* Instructions to follow: Search the entries for the word "wrist". Copy each line in which it is found.

>>

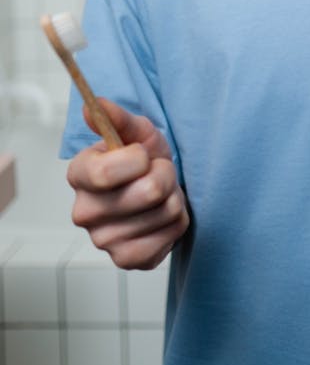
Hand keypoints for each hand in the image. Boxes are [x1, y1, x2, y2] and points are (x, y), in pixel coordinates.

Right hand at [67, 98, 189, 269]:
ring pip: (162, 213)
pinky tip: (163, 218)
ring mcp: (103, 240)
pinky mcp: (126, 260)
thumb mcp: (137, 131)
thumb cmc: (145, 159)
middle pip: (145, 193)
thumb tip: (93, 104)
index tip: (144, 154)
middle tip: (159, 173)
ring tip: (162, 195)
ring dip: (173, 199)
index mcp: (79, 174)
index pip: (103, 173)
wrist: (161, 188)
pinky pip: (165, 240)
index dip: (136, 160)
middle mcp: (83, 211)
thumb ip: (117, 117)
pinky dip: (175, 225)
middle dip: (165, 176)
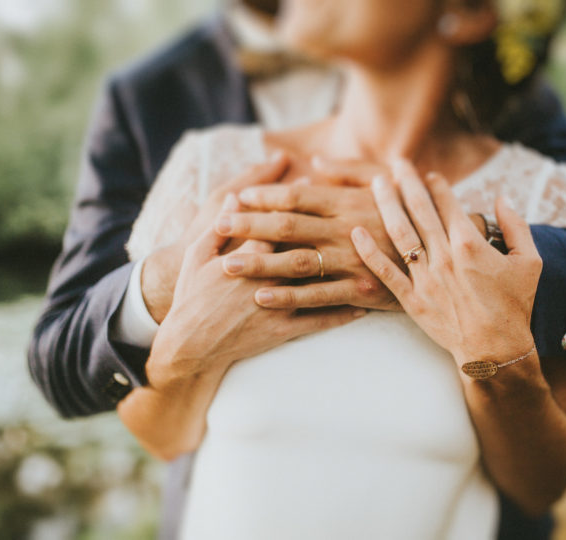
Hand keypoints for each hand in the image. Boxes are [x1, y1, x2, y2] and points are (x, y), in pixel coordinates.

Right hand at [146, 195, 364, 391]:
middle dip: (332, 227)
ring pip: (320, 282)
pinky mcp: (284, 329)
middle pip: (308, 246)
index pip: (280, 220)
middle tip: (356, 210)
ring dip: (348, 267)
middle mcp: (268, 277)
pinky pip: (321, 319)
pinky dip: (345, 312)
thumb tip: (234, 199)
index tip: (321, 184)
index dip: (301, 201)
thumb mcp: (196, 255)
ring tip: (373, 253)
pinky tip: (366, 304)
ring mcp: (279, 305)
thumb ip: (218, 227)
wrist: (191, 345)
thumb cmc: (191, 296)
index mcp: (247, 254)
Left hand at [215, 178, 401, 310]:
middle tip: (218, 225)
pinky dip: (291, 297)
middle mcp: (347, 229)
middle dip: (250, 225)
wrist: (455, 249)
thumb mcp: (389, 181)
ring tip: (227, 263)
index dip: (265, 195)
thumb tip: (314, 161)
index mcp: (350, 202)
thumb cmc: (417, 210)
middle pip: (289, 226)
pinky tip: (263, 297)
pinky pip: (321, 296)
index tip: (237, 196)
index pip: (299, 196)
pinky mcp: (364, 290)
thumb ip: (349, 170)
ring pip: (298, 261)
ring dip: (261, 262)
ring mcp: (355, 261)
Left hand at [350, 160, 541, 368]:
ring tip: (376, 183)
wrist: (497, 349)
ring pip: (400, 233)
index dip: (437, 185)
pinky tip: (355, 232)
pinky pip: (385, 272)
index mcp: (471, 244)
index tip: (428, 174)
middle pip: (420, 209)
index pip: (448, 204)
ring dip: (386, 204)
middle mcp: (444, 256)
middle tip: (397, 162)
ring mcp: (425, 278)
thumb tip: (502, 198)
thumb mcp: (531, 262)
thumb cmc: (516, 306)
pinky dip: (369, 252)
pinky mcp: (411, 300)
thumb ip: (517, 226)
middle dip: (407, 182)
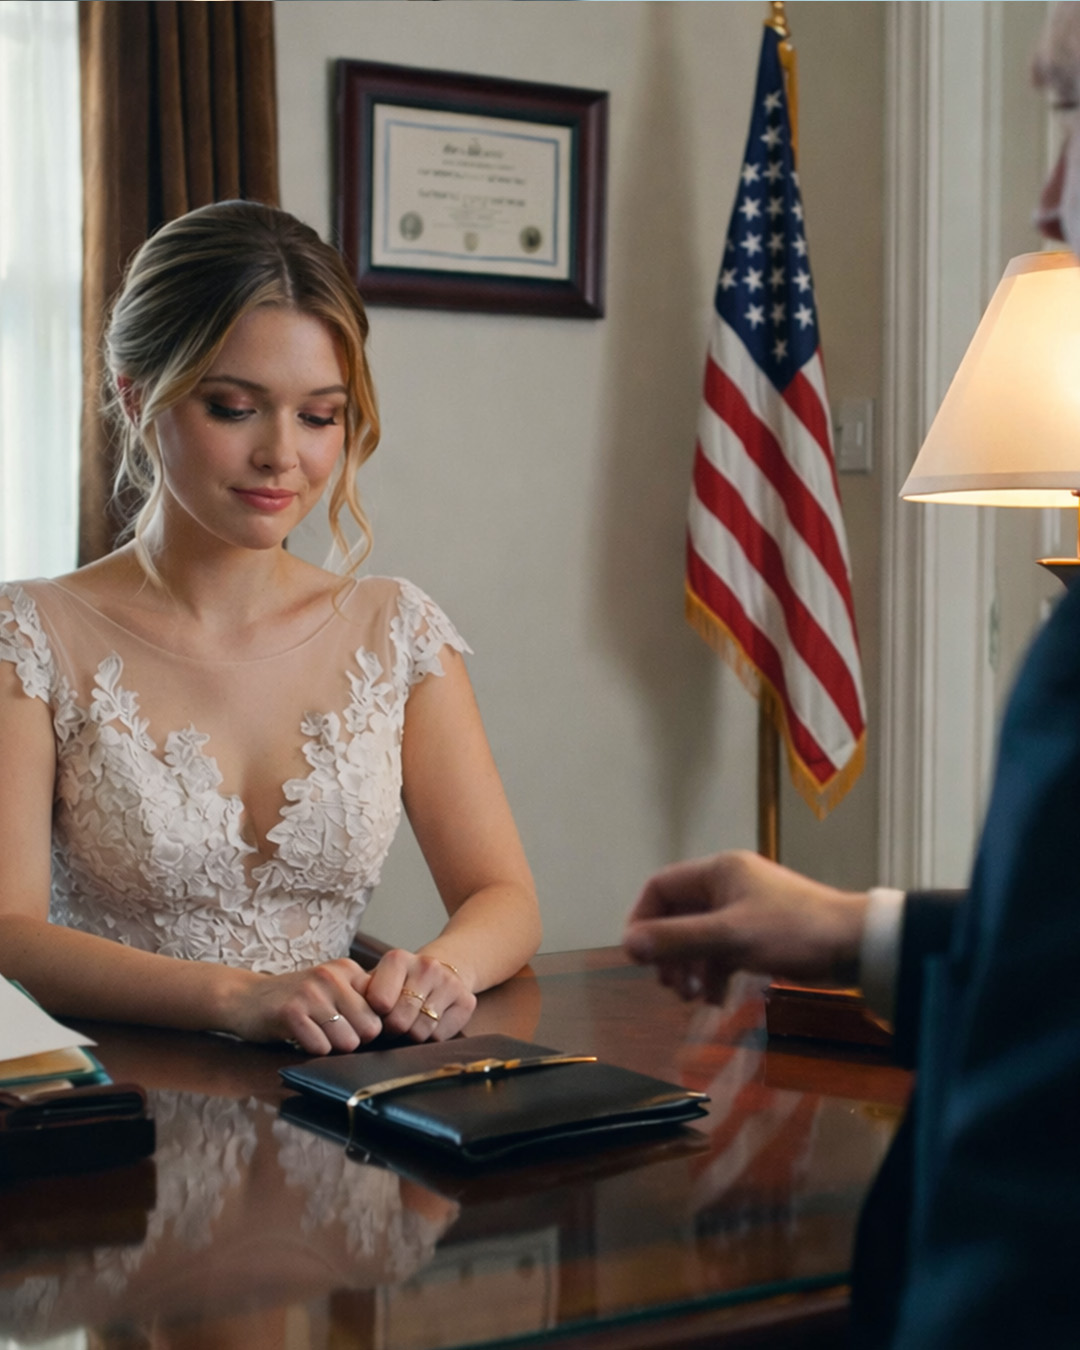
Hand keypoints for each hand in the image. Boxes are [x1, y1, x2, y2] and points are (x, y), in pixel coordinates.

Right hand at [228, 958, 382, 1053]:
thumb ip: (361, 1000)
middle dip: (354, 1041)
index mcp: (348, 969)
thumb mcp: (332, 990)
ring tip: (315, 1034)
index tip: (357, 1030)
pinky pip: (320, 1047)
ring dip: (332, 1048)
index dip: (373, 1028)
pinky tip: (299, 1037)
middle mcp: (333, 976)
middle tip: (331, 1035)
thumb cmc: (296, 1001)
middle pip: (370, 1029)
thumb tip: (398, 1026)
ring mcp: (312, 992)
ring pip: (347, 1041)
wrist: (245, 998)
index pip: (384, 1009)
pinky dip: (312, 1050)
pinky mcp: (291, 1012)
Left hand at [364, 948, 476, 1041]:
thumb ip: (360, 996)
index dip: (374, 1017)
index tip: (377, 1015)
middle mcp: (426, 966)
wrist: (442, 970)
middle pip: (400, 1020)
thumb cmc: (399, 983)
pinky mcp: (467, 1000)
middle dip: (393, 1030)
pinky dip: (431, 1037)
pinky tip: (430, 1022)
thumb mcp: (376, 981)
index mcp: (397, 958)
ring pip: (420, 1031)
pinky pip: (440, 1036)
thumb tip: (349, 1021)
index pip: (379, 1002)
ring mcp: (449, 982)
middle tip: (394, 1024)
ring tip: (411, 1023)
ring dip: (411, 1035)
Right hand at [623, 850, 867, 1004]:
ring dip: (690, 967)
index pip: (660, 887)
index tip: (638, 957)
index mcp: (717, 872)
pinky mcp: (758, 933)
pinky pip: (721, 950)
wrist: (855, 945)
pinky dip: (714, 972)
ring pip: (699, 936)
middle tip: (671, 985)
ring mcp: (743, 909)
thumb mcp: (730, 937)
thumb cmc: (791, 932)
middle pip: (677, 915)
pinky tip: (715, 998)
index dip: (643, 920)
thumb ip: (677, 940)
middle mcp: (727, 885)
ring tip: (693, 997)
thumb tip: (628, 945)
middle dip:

<<

* Exercise answer:
wrist: (161, 188)
wrist: (191, 345)
wrist: (455, 249)
wrist: (497, 349)
wrist: (245, 998)
wrist: (442, 970)
wrist: (855, 945)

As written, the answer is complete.